Dimasalang is a 3rd class municipality on the southern parts of the island province of Masbate. Visitors to Masbate inevitably stay within the city limits or visit the nearby Ticao Island. But out-of-city travel normally comes after visiting the famous sights in Masbate City and its surrounding municipalities.
I first went to Dimasalang last year and did not have enough material to write about the place. Last week, my friends from the group of travel-photography facebook group called FUNtastic Philippines set out for island hopping, after attending the Masbate Rodeo the day before.
We left Masbate before breakfast and were in Dimasalang in less than 2 hours, 67 kilometers away.
First stop was Patio Milagros, a resort hotel that is also the default party and function venue in Dimasalang. We went straight to a picnic hut on the garden overlooking a group of islands we were going to visit. After coffee and native pastries offered by our hosts, we were briefed on our itinerary by the Tourism Officer, Virgilio Natural, known to everyone as simply Ilyo.

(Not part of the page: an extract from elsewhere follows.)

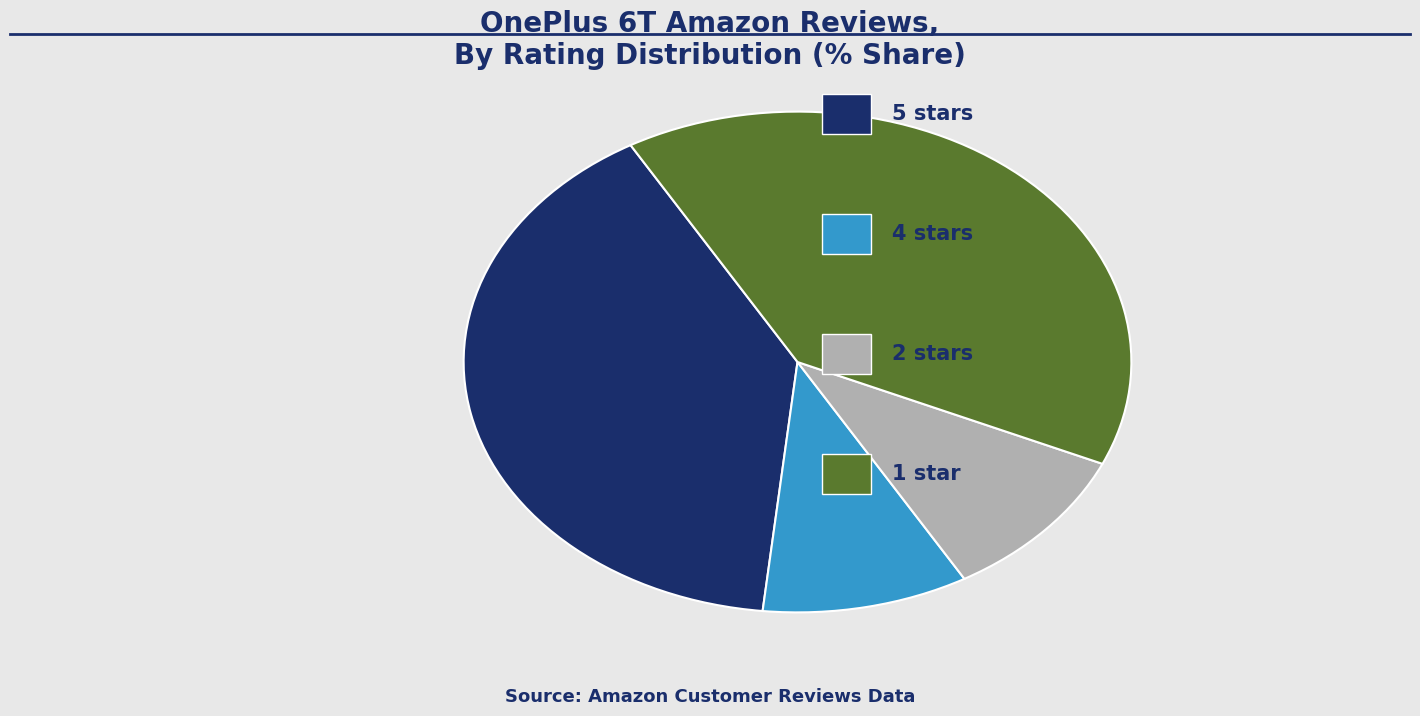

Does any single category account for the majority?

No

ISLAND HOPPING AND PORTAVEGA
We boarded a fishing boat at the town’s pier and went straight to the islands, mostly uninhabited. Such beauty. After about 30 minutes of oooohs and ahhhhs, we were brought to Portavega, a very relaxing resort on a cove.

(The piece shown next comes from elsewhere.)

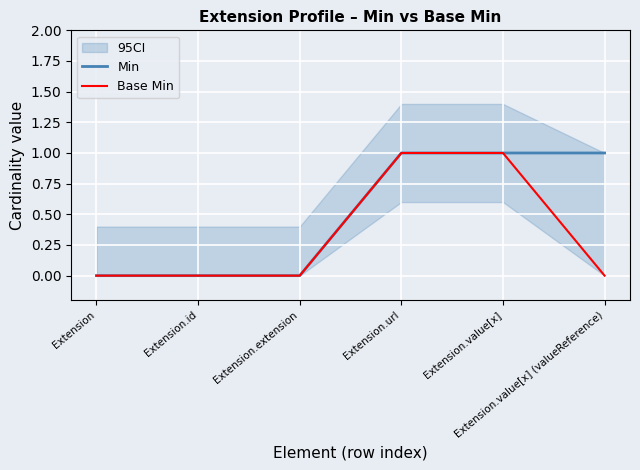

What is the sum of the Min values at Extension.value[x] and Extension.url?

2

Within Portavega is a very unique, dome-shaped church with Latin words around the dome. Because of its shape, no microphones are necessary during mass. And the religious should not even talk to each other in whispers. the whole congregation will hear what you are talking about.

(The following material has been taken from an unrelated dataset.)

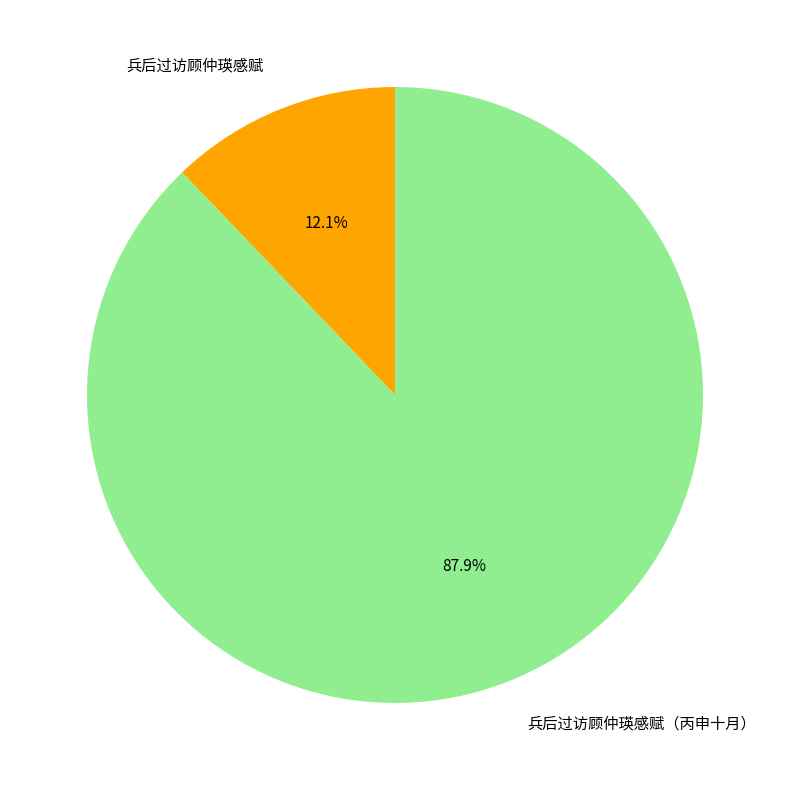

To the nearest percent, what percentage of the pie is 兵后过访顾仲瑛感赋（丙申十月）?

88%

Lunch was boodle fight consisting of pork dishes, sea food including sea urchins. Drinks were fresh coconut juice. We had for dessert some more native delicacies that looked like camote or balinghoy. I can’t recall exactly how the locals called it.
From PortaVega it was a short boat ride back to the pier, less than 15 minutes.
A sidelight was a visit to the statue of our National Hero Jose Rizal, the only known statue of this here where he is sitting down. Jose Rizal, for those who don’t recall lessons from grade school, used “Dimasalang” as his pseudonym when he wrote.
We were briefed on the development plans for the islands. Deep inside, I was hoping that the development will be controlled, and only to add some amenities that will make visitors more comfortable.
As for me, I will be happy pitching a tent at Porta Vega. There is a small store there that sells very basic provisions. And there are toilet facilities, too.